- Born: 1942 Dura, Northern Region, British Nigeria (now Dura, Kaduna State, Nigeria)
- Died: 8 September 2020 (aged 77–78)
- Occupations: • Lawyer • Banker • Civil servant • Military pilot • Politician
- Known for: Being the first professional lawyer in Southern Kaduna

= Adamu Maikori =

Nigerian lawyer, politician, and banker (1942–2020)

Adamu Audu Maikori (1942 – 8 September 2020) was a Nigerian lawyer, banker and politician. In mid-September 2020, the Fundamental Rights in the Nigeria constitution was translated into his mother tongue, Hyam, by the Kaduna-based firm, House of Justice in his honour as the first indigenous lawyer from Southern Kaduna. This document was presented at the palace of the Kpop Ham, in Kwoi by the organisation's CEO, Gloria Mabeiam Ballason.

==Life and education==
Maikori was born in Dura, Hamland, in 1942. He began his educational career at Maude Primary School, Kwoi. Over time, he went further to acquire premium education in London, Germany and Harvard Business School in the United States He married La'aitu (née Gyet Maude) of the Ham Royal House. They had five children, including Yahaya Maikori and Audu Maikori, both of whom are lawyers. At the time of death, he had three grandchildren and many "spiritual children".

==Working career==
Maikori was the first lawyer from Southern Kaduna and was called to the Nigerian Bar in 1972. He had long career as a lawyer, teacher, flight cadet in the Nigerian Air Force, public prosecutor and as a banker.

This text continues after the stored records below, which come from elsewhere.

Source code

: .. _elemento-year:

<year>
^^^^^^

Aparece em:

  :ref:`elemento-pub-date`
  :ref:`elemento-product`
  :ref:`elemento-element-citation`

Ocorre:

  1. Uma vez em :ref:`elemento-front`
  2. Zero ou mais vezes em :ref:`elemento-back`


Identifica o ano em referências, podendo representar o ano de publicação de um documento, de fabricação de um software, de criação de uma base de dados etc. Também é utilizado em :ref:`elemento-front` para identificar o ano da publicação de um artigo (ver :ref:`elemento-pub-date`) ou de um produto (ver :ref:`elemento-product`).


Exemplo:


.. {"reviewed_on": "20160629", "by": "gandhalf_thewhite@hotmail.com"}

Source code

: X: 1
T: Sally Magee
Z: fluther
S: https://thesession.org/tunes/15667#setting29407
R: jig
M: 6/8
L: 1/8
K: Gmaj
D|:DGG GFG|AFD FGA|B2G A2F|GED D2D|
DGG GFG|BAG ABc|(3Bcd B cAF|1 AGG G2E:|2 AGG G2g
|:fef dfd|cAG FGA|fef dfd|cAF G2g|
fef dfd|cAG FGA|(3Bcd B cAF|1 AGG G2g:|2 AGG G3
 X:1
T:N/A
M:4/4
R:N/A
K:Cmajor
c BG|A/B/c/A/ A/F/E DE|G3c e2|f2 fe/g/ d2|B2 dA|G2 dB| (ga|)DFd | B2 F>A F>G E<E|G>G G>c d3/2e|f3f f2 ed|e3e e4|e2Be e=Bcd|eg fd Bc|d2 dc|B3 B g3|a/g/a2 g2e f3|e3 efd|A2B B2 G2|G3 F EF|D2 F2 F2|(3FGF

He served as Director of Public Prosecutions in the Ministry of Justice and later as Chief Registrar of the Kaduna-Katsina High Court. On leaving public service, he became the Executive Director of Nigeria Merchant Bank and afterwards became a co-founder of North South Bank.

He was also the Chairman of the ECWA working committee on the book, An Introduction to the History of SIM/ECWA in Nigeria, 1893-1993.

==Political career==
Maikori ran in the 1991 elections for the Governor of Kaduna State but was unsuccessful in the primaries; he lost the SDP ticket to Ango Abdullahi who scored 166,857 votes (59.7%) while he scored 67,312 votes (21%). He also ran in but was unsuccessful in 2003 and 2007 races for the Senate to represent Kaduna South Senatorial District, both of which he lost to Isaiah Balat and Caleb Zagi, respectively.

==Demise==
His son, a co-founder of the Chocolate City Group, Audu Maikori, reportedly announced the death of his father, on 8 September 2020, aged 78.

==Legacy==
In his words, his son Audu recounts:
"He taught me about hard work, integrity, honesty and most importantly the place of God in my life... Even my foray into entertainment was closely influenced by his love for music and that of my late mother. He was actually a choirmaster!"